> [Aim of the exercise]
Reproduce, with no changes, the line where "ألعاب ماي ليتل بوني" appears and every subsequent line of the listing, the last one included.

___ Data to use ___

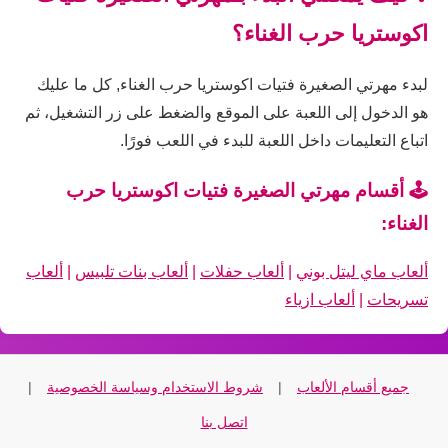
اكوستريا حرب الغناء؟
لبدء مهرتي الصغيرة فتيات اكوستريا حرب الغناء, كل ما عليك
هو الدخول إلى اللعبة على الموقع والضغط على زر التشغيل، ثم
اتباع التعليمات داخل اللعبة للبدء في اللعب فورًا.
🕹️ أقسام مهرتي الصغيرة فتيات اكوستريا حرب
الغناء:
ألعاب ماي ليتل بوني
|
ألعاب حفلات
|
ألعاب بنات تلبيس
|
ألعاب
تسريحات
|
ألعاب ازياء
جميع أقسام الألعاب
|
شروط الاستخدام وسياسة الخصوصية
|
اتصل بنا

___

> [Completed exercise]
ألعاب ماي ليتل بوني
|
ألعاب حفلات
|
ألعاب بنات تلبيس
|
ألعاب
تسريحات
|
ألعاب ازياء
جميع أقسام الألعاب
|
شروط الاستخدام وسياسة الخصوصية
|
اتصل بنا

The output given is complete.